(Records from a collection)
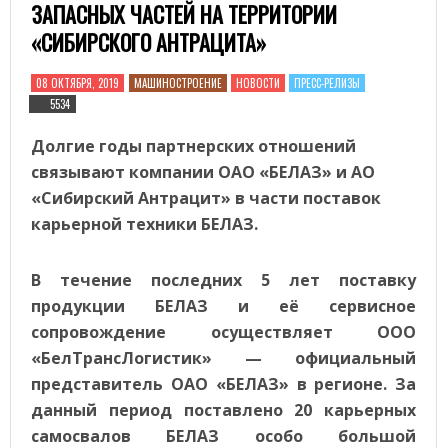
ЗАПАСНЫХ ЧАСТЕЙ НА ТЕРРИТОРИИ
«СИБИРСКОГО АНТРАЦИТА»
08 ОКТЯБРЯ, 2019
МАШИНОСТРОЕНИЕ
НОВОСТИ
ПРЕСС-РЕЛИЗЫ
5534
Долгие годы партнерских отношений
связывают компании ОАО «БЕЛАЗ» и АО
«Сибирский Антрацит» в части поставок
карьерной техники БЕЛАЗ.
В течение последних 5 лет поставку
продукции БЕЛАЗ и её сервисное
сопровождение осуществляет ООО
«БелТрансЛогистик» — официальный
представитель ОАО «БЕЛАЗ» в регионе. За
данный период поставлено 20 карьерных
самосвалов БЕЛАЗ особо большой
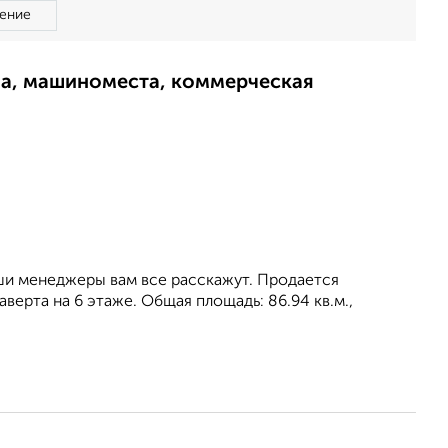
ение
ма, машиноместа, коммерческая
ши менеджеры вам все расскажут. Продается
верта на 6 этаже. Общая площадь: 86.94 кв.м.,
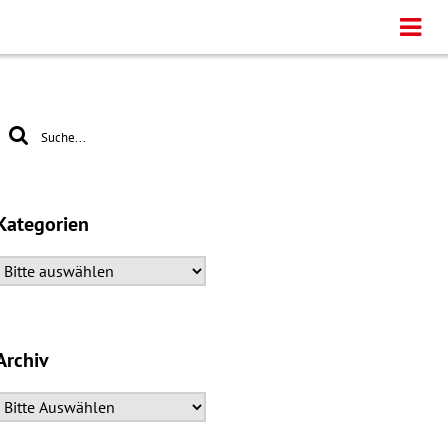
Kategorien
Archiv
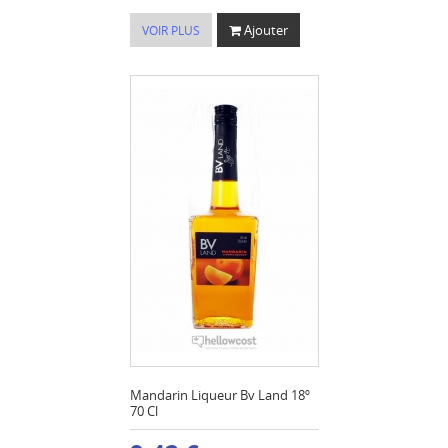
Ajouter
VOIR PLUS
Mandarin Liqueur Bv Land 18º
70 Cl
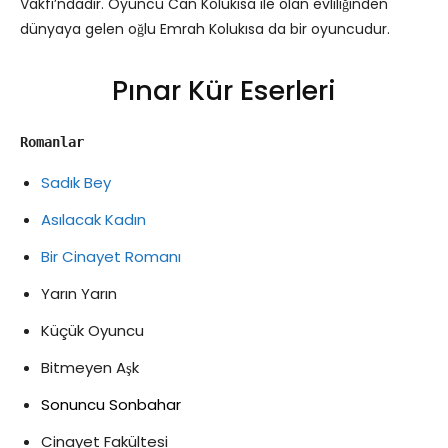
Vakfı’ndadır. Oyuncu Can Kolukısa ile olan evliliğinden
dünyaya gelen oğlu Emrah Kolukısa da bir oyuncudur.
Pınar Kür Eserleri
Romanlar
Sadık Bey
Asılacak Kadın
Bir Cinayet Romanı
Yarın Yarın
Küçük Oyuncu
Bitmeyen Aşk
Sonuncu Sonbahar
Cinayet Fakültesi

### Directions
Note every line of the records that holds the word "Kolukısa", and copy it.

### Solution to the exercise
Vakfı’ndadır. Oyuncu Can Kolukısa ile olan evliliğinden
dünyaya gelen oğlu Emrah Kolukısa da bir oyuncudur.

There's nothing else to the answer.